Ma cosa stiamo cercando di fare? Permettere ai detenuti di intrattenere una corrispondenza e un dialogo con degli studenti universitari? Permettere a questi una esperienza diretta con persone che la società ha condannato e fornire a quelli l'opportunità di socializzare e sentirsi partecipi di un progetto culturale? Rendere il carcere un luogo meno alieno ed emarginato dalla comunità? Attivare una collaborazione stabile per inaugurare ponti di comunicazione e spazi in cui allevare passioni e ideali? Vogliamo permettere a chi ha sbagliato di riflettere e contribuire ad evitare che si ripetano simili eventi? Vogliamo portare i giovani a conoscere da vicino le imperfezioni sociali e individuali che possono portare alla devianza?
Ma siamo in preda a un raptus? E dove lo mettiamo il profitto economico? Come rappresentiamo i sani e sacri valori del nostro paese? E la condanna, la colpa, la pena, il prezzo da pagare? Di questo passo dove vogliamo arrivare?

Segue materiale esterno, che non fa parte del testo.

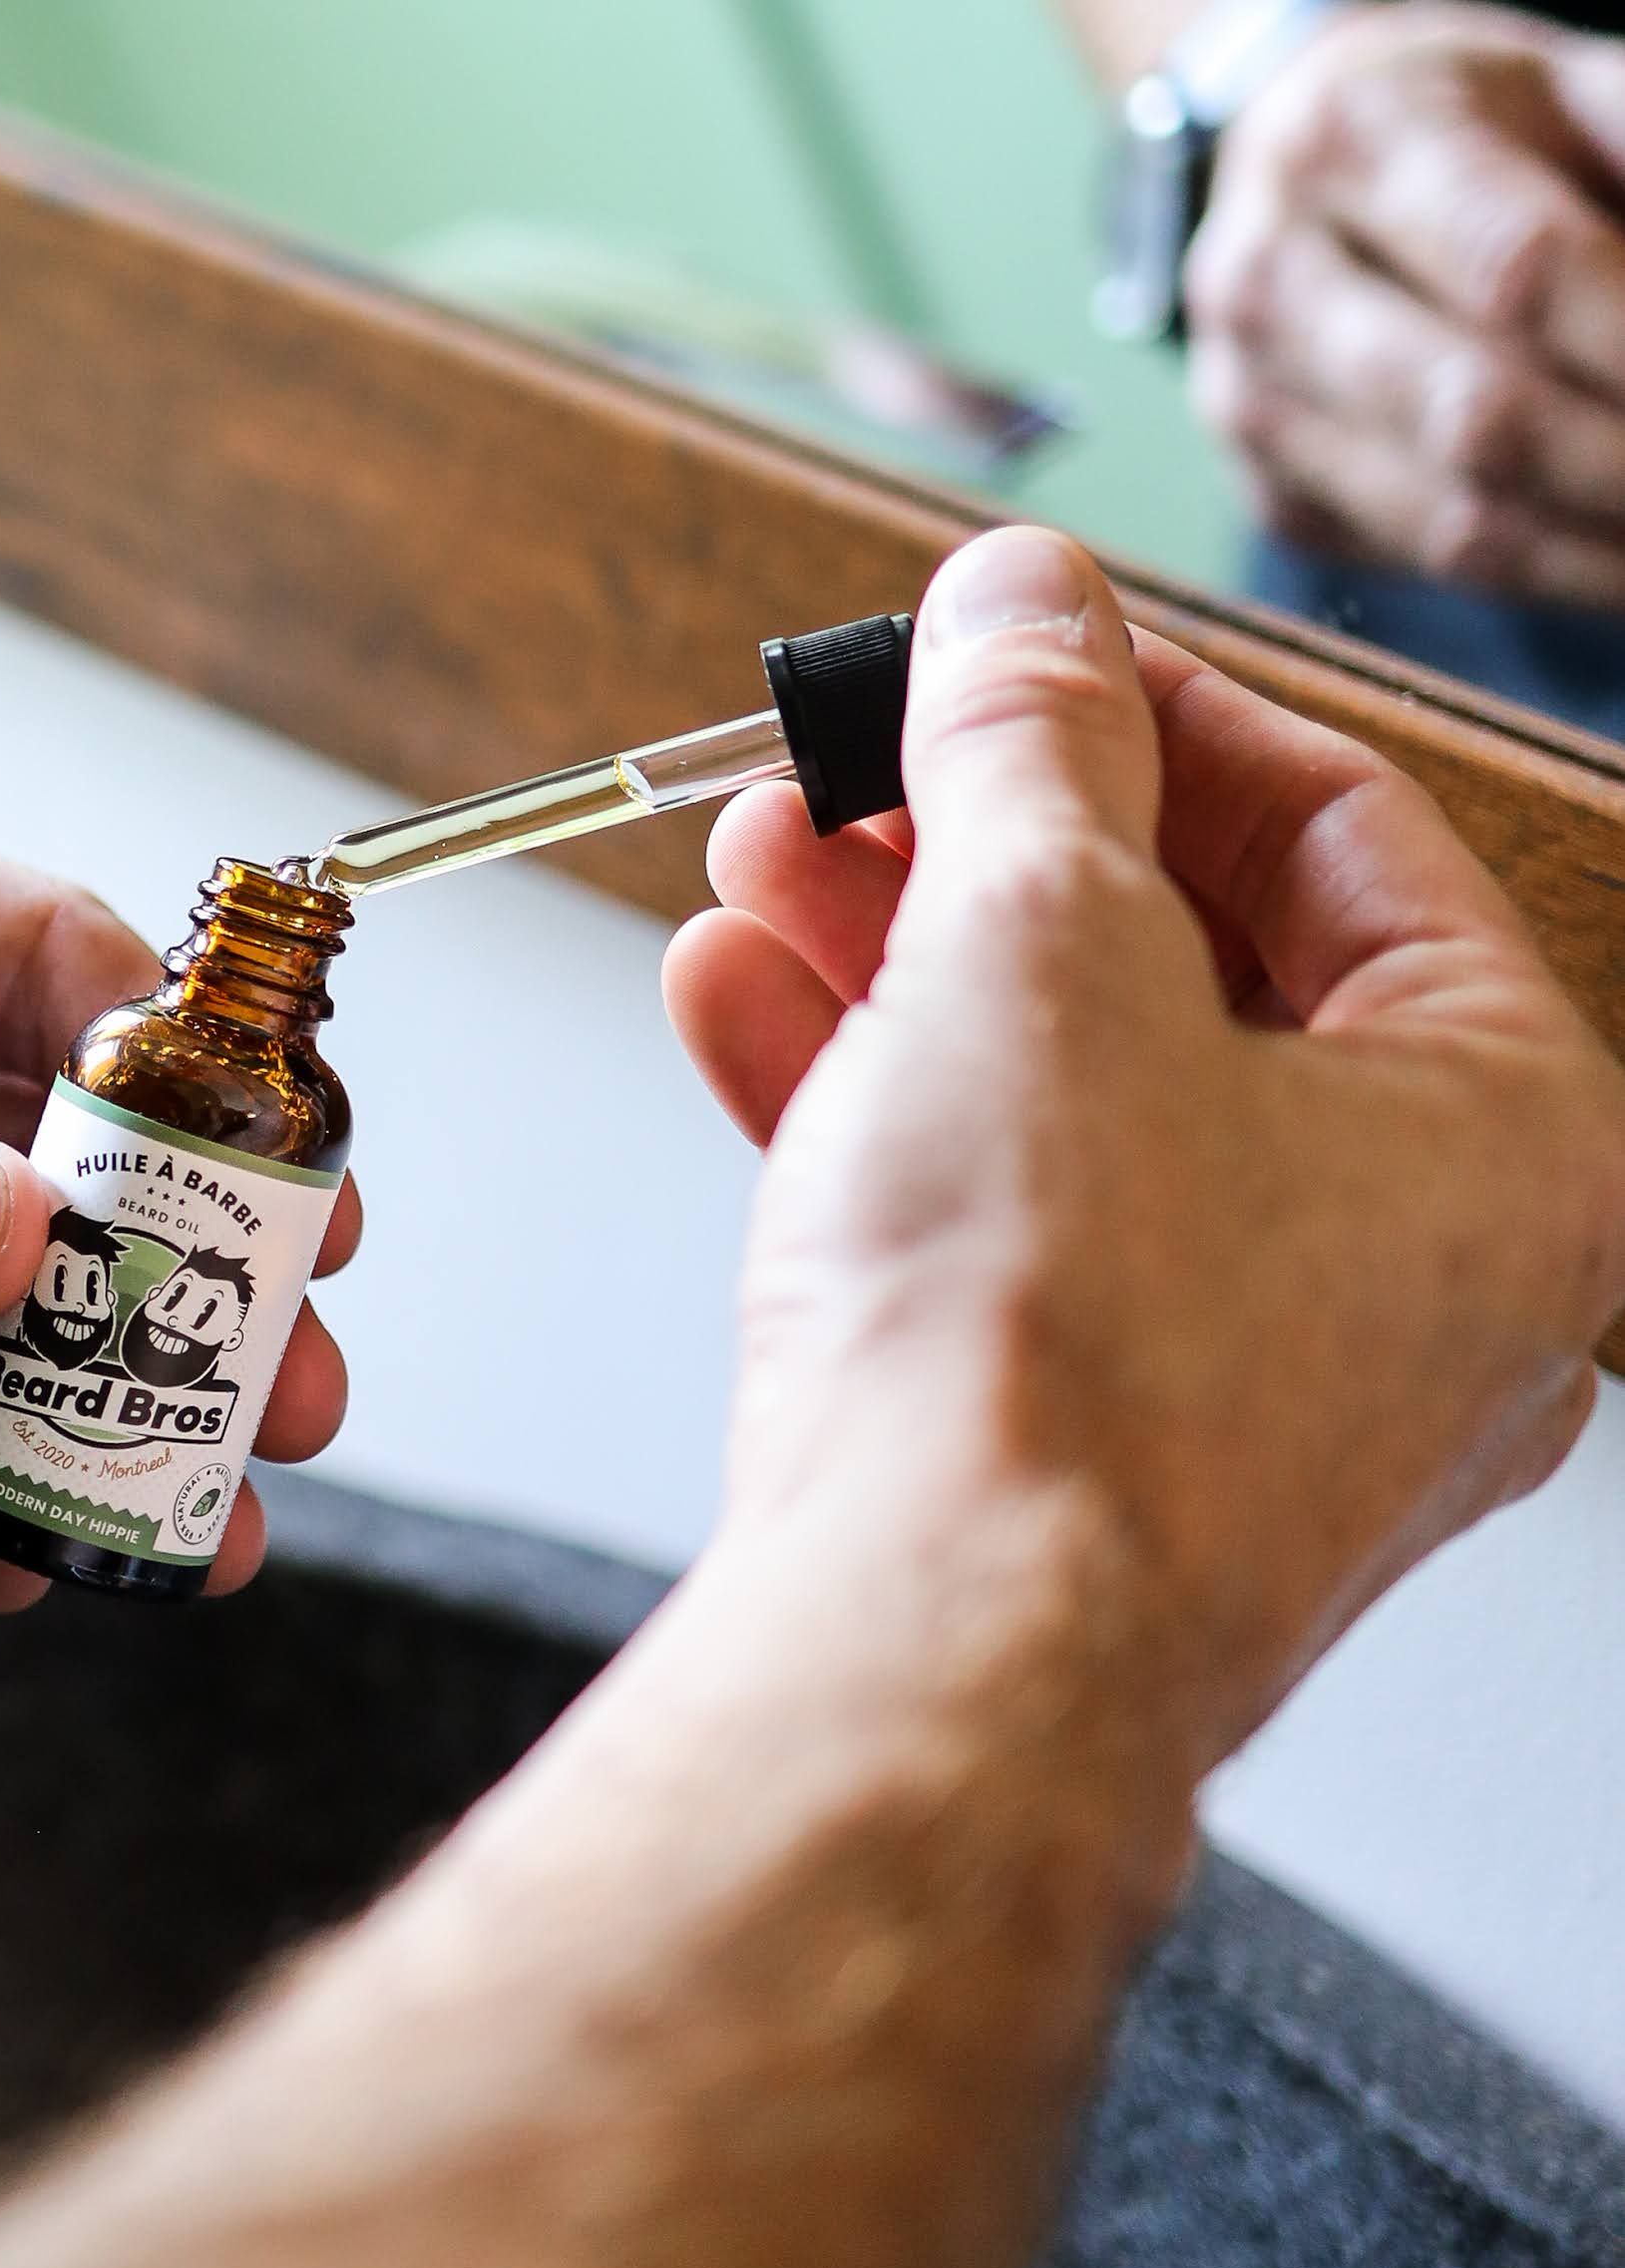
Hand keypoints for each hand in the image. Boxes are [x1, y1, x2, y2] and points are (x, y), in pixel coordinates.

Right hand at [662, 528, 1624, 1779]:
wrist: (935, 1662)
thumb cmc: (1060, 1351)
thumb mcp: (1035, 943)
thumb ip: (1028, 741)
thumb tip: (1026, 604)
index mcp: (1526, 1136)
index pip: (1349, 831)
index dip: (1148, 703)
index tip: (1006, 644)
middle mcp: (1437, 1278)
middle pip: (1201, 969)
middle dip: (983, 841)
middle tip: (849, 759)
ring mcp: (1275, 1388)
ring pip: (1085, 1103)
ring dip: (899, 961)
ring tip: (754, 861)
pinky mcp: (1113, 1464)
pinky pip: (1019, 1235)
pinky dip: (884, 1112)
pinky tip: (740, 1008)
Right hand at [1185, 0, 1624, 610]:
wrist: (1291, 150)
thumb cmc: (1473, 117)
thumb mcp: (1571, 84)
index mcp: (1354, 139)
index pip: (1519, 266)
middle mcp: (1268, 277)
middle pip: (1481, 415)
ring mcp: (1249, 400)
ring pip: (1459, 521)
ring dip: (1617, 548)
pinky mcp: (1270, 493)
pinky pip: (1434, 561)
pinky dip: (1567, 575)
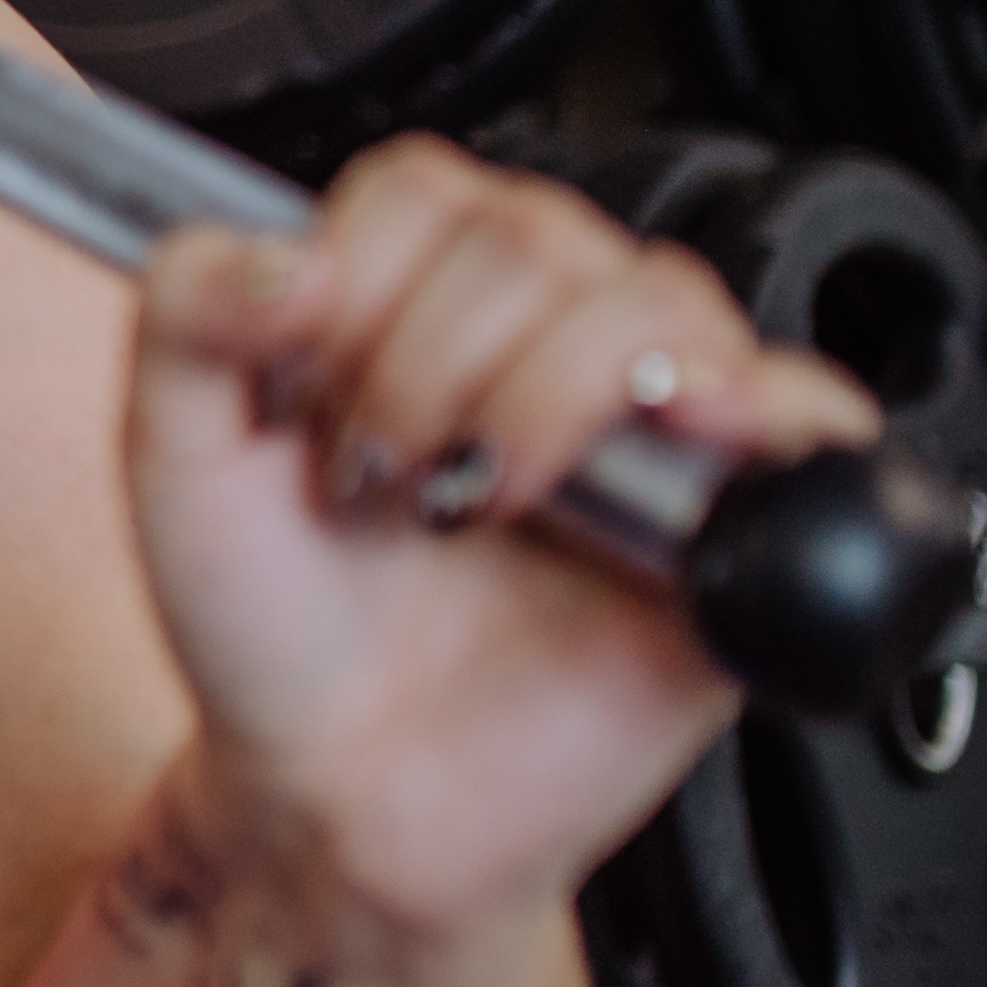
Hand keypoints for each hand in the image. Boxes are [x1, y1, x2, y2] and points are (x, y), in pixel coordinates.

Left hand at [133, 140, 884, 955]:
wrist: (338, 796)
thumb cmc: (272, 630)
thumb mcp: (172, 456)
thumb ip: (185, 313)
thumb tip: (293, 253)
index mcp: (419, 305)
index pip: (428, 190)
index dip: (362, 279)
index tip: (313, 394)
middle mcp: (540, 345)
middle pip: (540, 234)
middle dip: (433, 360)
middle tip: (381, 478)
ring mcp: (642, 428)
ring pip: (660, 301)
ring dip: (550, 392)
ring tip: (477, 501)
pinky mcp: (731, 524)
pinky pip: (814, 414)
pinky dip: (760, 410)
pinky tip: (666, 453)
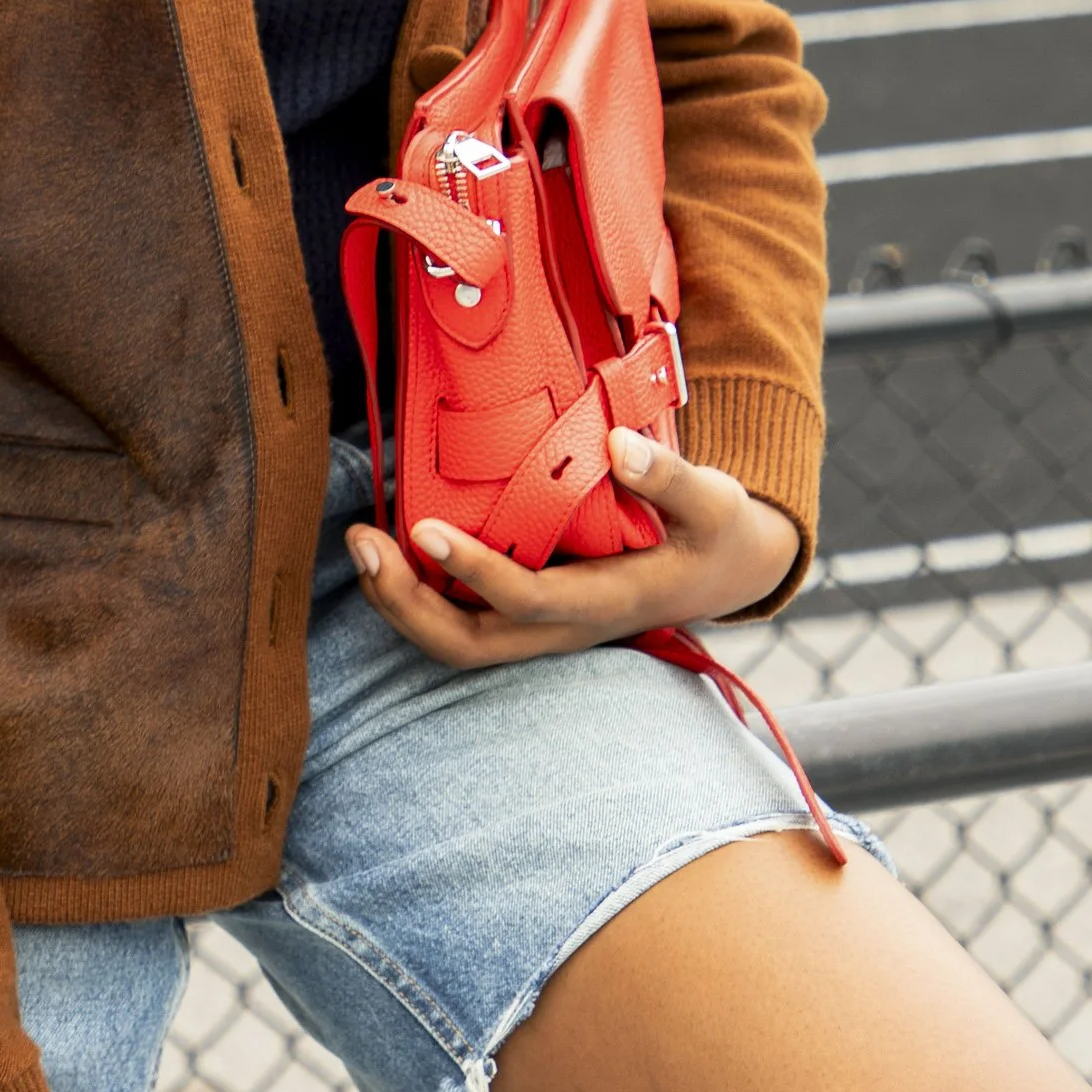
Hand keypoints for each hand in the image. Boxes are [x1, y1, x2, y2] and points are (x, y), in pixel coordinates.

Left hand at [347, 426, 800, 667]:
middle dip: (405, 604)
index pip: (527, 601)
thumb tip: (616, 446)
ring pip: (458, 640)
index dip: (472, 571)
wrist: (730, 570)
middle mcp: (567, 626)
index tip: (423, 528)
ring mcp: (547, 626)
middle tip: (360, 541)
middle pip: (469, 644)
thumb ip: (670, 478)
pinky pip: (464, 619)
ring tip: (362, 542)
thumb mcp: (716, 503)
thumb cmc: (719, 533)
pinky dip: (420, 592)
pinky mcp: (534, 612)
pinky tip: (395, 544)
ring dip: (401, 601)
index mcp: (609, 602)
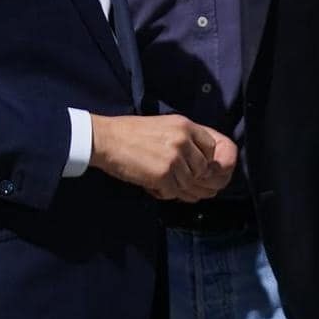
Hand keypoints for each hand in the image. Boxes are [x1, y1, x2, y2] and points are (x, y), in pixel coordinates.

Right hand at [89, 114, 238, 201]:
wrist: (107, 139)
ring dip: (175, 186)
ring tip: (159, 179)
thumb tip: (204, 164)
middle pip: (203, 169)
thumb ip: (185, 139)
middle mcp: (183, 140)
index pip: (211, 147)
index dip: (202, 159)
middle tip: (173, 178)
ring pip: (188, 183)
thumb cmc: (131, 133)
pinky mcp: (163, 175)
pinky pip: (173, 193)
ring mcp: (174, 158)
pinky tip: (151, 184)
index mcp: (185, 125)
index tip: (190, 164)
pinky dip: (163, 193)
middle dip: (190, 177)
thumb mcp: (164, 126)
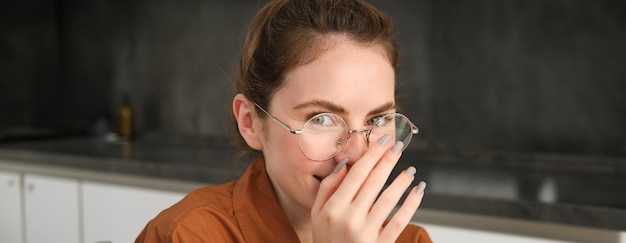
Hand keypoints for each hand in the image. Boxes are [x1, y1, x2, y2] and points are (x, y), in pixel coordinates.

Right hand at [311, 134, 425, 242]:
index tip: (383, 140)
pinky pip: (399, 221)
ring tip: (409, 169)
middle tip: (399, 146)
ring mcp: (365, 233)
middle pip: (373, 182)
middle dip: (388, 160)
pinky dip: (411, 204)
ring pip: (389, 199)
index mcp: (332, 208)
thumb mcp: (317, 214)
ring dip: (402, 181)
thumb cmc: (327, 238)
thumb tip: (345, 163)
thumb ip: (328, 187)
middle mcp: (349, 218)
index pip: (356, 174)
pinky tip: (418, 191)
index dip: (371, 155)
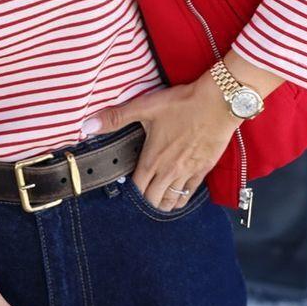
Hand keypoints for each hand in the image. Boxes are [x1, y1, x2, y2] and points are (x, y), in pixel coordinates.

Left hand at [80, 74, 243, 211]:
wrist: (218, 102)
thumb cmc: (182, 104)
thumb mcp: (145, 107)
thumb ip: (116, 118)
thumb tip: (88, 125)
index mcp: (152, 160)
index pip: (136, 189)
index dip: (130, 192)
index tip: (127, 188)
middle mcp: (168, 172)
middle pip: (153, 200)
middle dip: (145, 201)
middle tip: (142, 195)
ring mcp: (187, 173)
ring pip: (171, 201)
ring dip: (162, 203)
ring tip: (157, 198)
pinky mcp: (203, 170)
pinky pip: (190, 193)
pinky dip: (181, 198)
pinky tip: (177, 195)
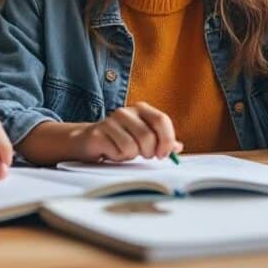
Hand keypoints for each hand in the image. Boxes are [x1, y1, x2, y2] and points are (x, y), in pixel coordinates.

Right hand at [68, 102, 182, 162]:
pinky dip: (118, 157)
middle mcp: (126, 112)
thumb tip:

Cosa crediamo di raggiungere, un nuovo assetto di riconoscimento e dialogo fra vittime, carnefici e giudici? Per caso si crede pure di poter fare di un detenuto un soggetto attivo e creativo in senso sociale e culturale? Magari crediamo che possa esporre la propria esperienza nelle scuole a fini preventivi? Vogliamo forse sfidare un sistema che ci appartiene ma che sentiamo inadeguato? Vogliamo consentire una ricerca nel male di parti fondamentali e portanti della personalità umana? Dobbiamo forse restituire a chi ha trasgredito alle leggi la possibilità di costruirsi uno spazio d'espressione sottratto loro in passato o forse mai acquisito?
Pensiamo di poter imitare coloro che hanno lottato e combattono per superare e sconfiggere il pregiudizio, l'ignoranza e la menzogna?
Nella loro diversità, tutti gli interventi mi hanno coinvolto, mi sento dentro un lavoro da portare avanti, un cammino da proseguire, combattendo con e contro noi stessi.